The Medieval Innovation
Medieval European courts developed what might be recognized as the first formal networking protocols. The elaborate rituals of courtly behavior weren't just social niceties; they were systematic methods for signaling availability for strategic relationships while maintaining plausible deniability about their instrumental nature.
The concept of "courtly love" provided a socially acceptable framework for forming intense personal bonds that served political purposes. Knights could declare passionate devotion to ladies who represented important family alliances, while everyone involved understood the strategic dimensions of the relationship.
This medieval innovation—creating social frameworks that allowed instrumental relationships to feel emotionally authentic—may represent humanity's most successful attempt to resolve the networking anxiety that Cicero documented.
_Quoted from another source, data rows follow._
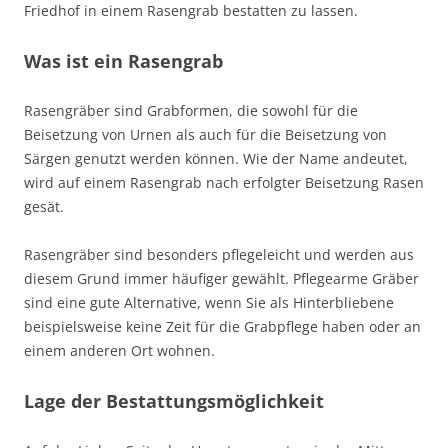
Friedhof in einem Rasengrab bestatten zu lassen.
Was ist ein Rasengrab
Rasengräber sind Grabformen, die sowohl für die
Beisetzung von Urnen als auch für die Beisetzung von
Särgen genutzt werden können. Wie der Name andeutet,
wird auf einem Rasengrab nach erfolgter Beisetzung Rasen
gesät.
Rasengräber sind besonders pflegeleicht und werden aus
diesem Grund immer häufiger gewählt. Pflegearme Gräber
sind eine gute Alternative, wenn Sie als Hinterbliebene
beispielsweise keine Zeit für die Grabpflege haben oder an
einem anderen Ort wohnen.
Lage der Bestattungsmöglichkeit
By providing cultural scripts that made strategic relationship-building feel noble rather than mercenary, medieval courts reduced the psychological cost of networking while maintaining its practical benefits.
The Digital Echo
Modern social media platforms have recreated many of the dynamics that medieval courts and Roman political circles developed to manage strategic relationships. LinkedIn functions as a digital court where professionals signal their availability for mutually beneficial connections while maintaining the fiction that these relationships are based on shared interests rather than calculated advantage.
The anxiety remains unchanged. Contemporary research shows that people report feeling "dirty" after networking events, using language remarkably similar to Cicero's self-recrimination about calculating the usefulness of his friendships. The psychological tension between authentic connection and strategic relationship-building appears to be a permanent feature of human social psychology.
The Eternal Calculation
Five thousand years of human relationship-building reveal a consistent pattern: people who succeed in complex social hierarchies learn to form strategic relationships, but they also consistently worry about the authenticity of those relationships. This anxiety appears across cultures, centuries, and social systems, suggesting it reflects something fundamental about human psychology rather than the particular characteristics of any specific society.
The historical record suggests that this tension may be irresolvable but manageable. The most successful relationship-builders across history—from Cicero to the Medici to modern business leaders—have learned to accept that strategic and authentic relationships can coexist, even within the same personal bond.
Perhaps the real lesson from five millennia of strategic networking isn't how to eliminate the anxiety it creates, but how to recognize that anxiety as evidence of our persistent human desire for genuine connection, even in contexts that require calculated relationship-building. The discomfort we feel when networking strategically may be the price we pay for maintaining our capacity for authentic friendship.